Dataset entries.
---------------
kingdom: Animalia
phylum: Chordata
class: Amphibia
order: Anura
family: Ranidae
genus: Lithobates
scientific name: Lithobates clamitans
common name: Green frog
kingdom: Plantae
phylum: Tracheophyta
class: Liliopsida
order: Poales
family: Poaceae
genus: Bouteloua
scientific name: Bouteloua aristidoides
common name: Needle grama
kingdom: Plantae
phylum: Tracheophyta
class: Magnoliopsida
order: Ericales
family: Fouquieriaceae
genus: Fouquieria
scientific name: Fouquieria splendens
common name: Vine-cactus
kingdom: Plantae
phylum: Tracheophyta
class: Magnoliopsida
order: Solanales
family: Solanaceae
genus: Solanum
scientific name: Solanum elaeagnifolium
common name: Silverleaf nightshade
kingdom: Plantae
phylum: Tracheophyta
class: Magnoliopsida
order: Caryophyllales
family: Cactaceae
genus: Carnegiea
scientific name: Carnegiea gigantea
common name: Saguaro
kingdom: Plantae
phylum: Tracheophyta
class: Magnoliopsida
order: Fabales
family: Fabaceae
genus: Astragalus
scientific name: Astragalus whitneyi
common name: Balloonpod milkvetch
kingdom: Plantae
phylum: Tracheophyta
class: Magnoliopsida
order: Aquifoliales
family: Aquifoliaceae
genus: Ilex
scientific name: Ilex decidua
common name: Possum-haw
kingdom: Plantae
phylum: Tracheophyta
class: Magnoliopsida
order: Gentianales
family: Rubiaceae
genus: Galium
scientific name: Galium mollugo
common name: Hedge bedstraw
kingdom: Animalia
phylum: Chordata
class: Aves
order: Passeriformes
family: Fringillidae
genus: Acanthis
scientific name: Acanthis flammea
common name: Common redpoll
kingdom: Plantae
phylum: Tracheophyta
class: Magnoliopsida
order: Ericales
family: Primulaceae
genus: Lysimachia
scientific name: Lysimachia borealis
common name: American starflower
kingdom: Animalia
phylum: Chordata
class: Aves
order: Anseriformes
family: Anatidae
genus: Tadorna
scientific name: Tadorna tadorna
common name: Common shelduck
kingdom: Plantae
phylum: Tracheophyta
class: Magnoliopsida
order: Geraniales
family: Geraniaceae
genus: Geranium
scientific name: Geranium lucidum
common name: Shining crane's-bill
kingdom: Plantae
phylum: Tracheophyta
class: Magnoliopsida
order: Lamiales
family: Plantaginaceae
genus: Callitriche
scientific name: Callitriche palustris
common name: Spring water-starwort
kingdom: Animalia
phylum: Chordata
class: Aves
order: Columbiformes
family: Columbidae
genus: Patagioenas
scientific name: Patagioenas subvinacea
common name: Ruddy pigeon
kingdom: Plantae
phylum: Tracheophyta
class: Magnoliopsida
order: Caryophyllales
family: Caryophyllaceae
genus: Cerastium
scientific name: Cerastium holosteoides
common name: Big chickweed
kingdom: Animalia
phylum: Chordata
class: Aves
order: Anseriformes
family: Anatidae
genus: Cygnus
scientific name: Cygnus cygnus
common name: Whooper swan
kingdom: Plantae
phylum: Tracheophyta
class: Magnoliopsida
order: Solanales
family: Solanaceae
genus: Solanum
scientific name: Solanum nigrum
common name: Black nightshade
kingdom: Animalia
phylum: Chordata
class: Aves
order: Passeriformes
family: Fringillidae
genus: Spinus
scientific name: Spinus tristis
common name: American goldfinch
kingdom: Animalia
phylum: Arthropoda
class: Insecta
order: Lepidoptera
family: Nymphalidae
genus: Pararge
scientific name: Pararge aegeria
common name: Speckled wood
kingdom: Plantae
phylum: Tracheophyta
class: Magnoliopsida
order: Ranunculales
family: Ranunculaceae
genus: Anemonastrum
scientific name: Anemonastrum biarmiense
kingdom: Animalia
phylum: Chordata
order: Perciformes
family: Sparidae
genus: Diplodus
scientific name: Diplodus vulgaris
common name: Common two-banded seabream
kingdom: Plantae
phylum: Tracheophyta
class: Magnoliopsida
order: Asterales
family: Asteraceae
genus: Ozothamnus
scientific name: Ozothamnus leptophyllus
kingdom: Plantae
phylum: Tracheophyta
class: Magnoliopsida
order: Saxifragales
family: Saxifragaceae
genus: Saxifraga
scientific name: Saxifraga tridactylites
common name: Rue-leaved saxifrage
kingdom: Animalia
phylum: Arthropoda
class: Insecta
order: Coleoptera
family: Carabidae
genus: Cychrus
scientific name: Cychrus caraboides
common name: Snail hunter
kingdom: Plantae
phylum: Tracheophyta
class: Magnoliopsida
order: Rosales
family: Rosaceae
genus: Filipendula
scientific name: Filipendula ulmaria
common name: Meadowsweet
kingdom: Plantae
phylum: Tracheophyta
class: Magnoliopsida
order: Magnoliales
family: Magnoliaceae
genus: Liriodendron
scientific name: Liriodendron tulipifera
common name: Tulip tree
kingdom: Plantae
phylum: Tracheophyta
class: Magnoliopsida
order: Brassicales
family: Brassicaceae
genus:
---------------
Format every line of the entries above as a numbered list, omitting any blank lines.

1. kingdom: Animalia
2. phylum: Chordata
3. class: Amphibia
4. order: Anura
5. family: Ranidae
6. genus: Lithobates
7. scientific name: Lithobates clamitans
8. common name: Green frog
9. kingdom: Plantae
10. phylum: Tracheophyta
11. class: Liliopsida
12. order: Poales
13. family: Poaceae
14. genus: Bouteloua
15. scientific name: Bouteloua aristidoides
16. common name: Needle grama
17. kingdom: Plantae
18. phylum: Tracheophyta
19. class: Magnoliopsida
20. order: Ericales
21. family: Fouquieriaceae
22. genus: Fouquieria
23. scientific name: Fouquieria splendens
24. common name: Vine-cactus
25. kingdom: Plantae
26. phylum: Tracheophyta
27. class: Magnoliopsida
28. order: Solanales
29. family: Solanaceae
30. genus: Solanum
31. scientific name: Solanum elaeagnifolium
32. common name: Silverleaf nightshade
33. kingdom: Plantae
34. phylum: Tracheophyta
35. class: Magnoliopsida
36. order: Caryophyllales
37. family: Cactaceae
38. genus: Carnegiea
39. scientific name: Carnegiea gigantea
40. common name: Saguaro
41. kingdom: Plantae
42. phylum: Tracheophyta
43. class: Magnoliopsida
44. order: Fabales
45. family: Fabaceae
46. genus: Astragalus
47. scientific name: Astragalus whitneyi
48. common name: Balloonpod milkvetch
49. kingdom: Plantae
50. phylum: Tracheophyta
51. class: Magnoliopsida
52. order: Aquifoliales
53. family: Aquifoliaceae
54. genus: Ilex
55. scientific name: Ilex decidua
56. common name: Possum-haw
57. kingdom: Plantae
58. phylum: Tracheophyta
59. class: Magnoliopsida
60. order: Gentianales
61. family: Rubiaceae
62. genus: Galium
63. scientific name: Galium mollugo
64. common name: Hedge bedstraw
65. kingdom: Animalia
66. phylum: Chordata
67. class: Aves
68. order: Passeriformes
69. family: Fringillidae
70. genus: Acanthis
71. scientific name: Acanthis flammea
72. common name: Common redpoll
73. kingdom: Plantae
74. phylum: Tracheophyta
75. class: Magnoliopsida
76. order: Ericales
77. family: Primulaceae
78. genus: Lysimachia
79. scientific name: Lysimachia borealis
80. common name: American starflower
81. kingdom: Animalia
82. phylum: Chordata
83. class: Aves
84. order: Anseriformes
85. family: Anatidae
86. genus: Tadorna
87. scientific name: Tadorna tadorna
88. common name: Common shelduck
89. kingdom: Plantae
90. phylum: Tracheophyta
91. class: Magnoliopsida
92. order: Geraniales
93. family: Geraniaceae
94. genus: Geranium
95. scientific name: Geranium lucidum
96. common name: Shining crane's-bill
97. kingdom: Plantae
98. phylum: Tracheophyta
99. class: Magnoliopsida
100. order: Lamiales
101. family: Plantaginaceae
102. genus: Callitriche
103. scientific name: Callitriche palustris
104. common name: Spring water-starwort
105. kingdom: Animalia
106. phylum: Chordata
107. class: Aves
108. order: Columbiformes
109. family: Columbidae
110. genus: Patagioenas
111. scientific name: Patagioenas subvinacea
112. common name: Ruddy pigeon
113. kingdom: Plantae
114. phylum: Tracheophyta
115. class: Magnoliopsida
116. order: Caryophyllales
117. family: Caryophyllaceae
118. genus: Cerastium
119. scientific name: Cerastium holosteoides
120. common name: Big chickweed
121. kingdom: Animalia
122. phylum: Chordata
123. class: Aves
124. order: Anseriformes
125. family: Anatidae
126. genus: Cygnus
127. scientific name: Cygnus cygnus
128. common name: Whooper swan
129. kingdom: Plantae
130. phylum: Tracheophyta
131. class: Magnoliopsida
132. order: Solanales
133. family: Solanaceae
134. genus: Solanum
135. scientific name: Solanum nigrum
136. common name: Black nightshade
137. kingdom: Animalia
138. phylum: Chordata
139. class: Aves
140. order: Passeriformes
141. family: Fringillidae
142. genus: Spinus
143. scientific name: Spinus tristis
144. common name: American goldfinch
145. kingdom: Animalia
146. phylum: Arthropoda
147. class: Insecta
148. order: Lepidoptera
149. family: Nymphalidae
150. genus: Pararge
151. scientific name: Pararge aegeria
152. common name: Speckled wood
153. kingdom: Plantae
154. phylum: Tracheophyta
155. class: Magnoliopsida
156. order: Ranunculales
157. family: Ranunculaceae
158. genus: Anemonastrum
159. scientific name: Anemonastrum biarmiense
160. kingdom: Animalia
161. phylum: Chordata
162. order: Perciformes
163. family: Sparidae
164. genus: Diplodus
165. scientific name: Diplodus vulgaris
166. common name: Common two-banded seabream
167. kingdom: Plantae
168. phylum: Tracheophyta
169. class: Magnoliopsida
170. order: Asterales
171. family: Asteraceae
172. genus: Ozothamnus
173. scientific name: Ozothamnus leptophyllus
174. kingdom: Plantae
175. phylum: Tracheophyta
176. class: Magnoliopsida
177. order: Saxifragales
178. family: Saxifragaceae
179. genus: Saxifraga
180. scientific name: Saxifraga tridactylites
181. common name: Rue-leaved saxifrage
182. kingdom: Animalia
183. phylum: Arthropoda
184. class: Insecta
185. order: Coleoptera
186. family: Carabidae
187. genus: Cychrus
188. scientific name: Cychrus caraboides
189. common name: Snail hunter
190. kingdom: Plantae
191. phylum: Tracheophyta
192. class: Magnoliopsida
193. order: Rosales
194. family: Rosaceae
195. genus: Filipendula
196. scientific name: Filipendula ulmaria
197. common name: Meadowsweet
198. kingdom: Plantae
199. phylum: Tracheophyta
200. class: Magnoliopsida
201. order: Magnoliales
202. family: Magnoliaceae
203. genus: Liriodendron
204. scientific name: Liriodendron tulipifera
205. common name: Tulip tree
206. kingdom: Plantae
207. phylum: Tracheophyta
208. class: Magnoliopsida
209. order: Brassicales
210. family: Brassicaceae
211. genus:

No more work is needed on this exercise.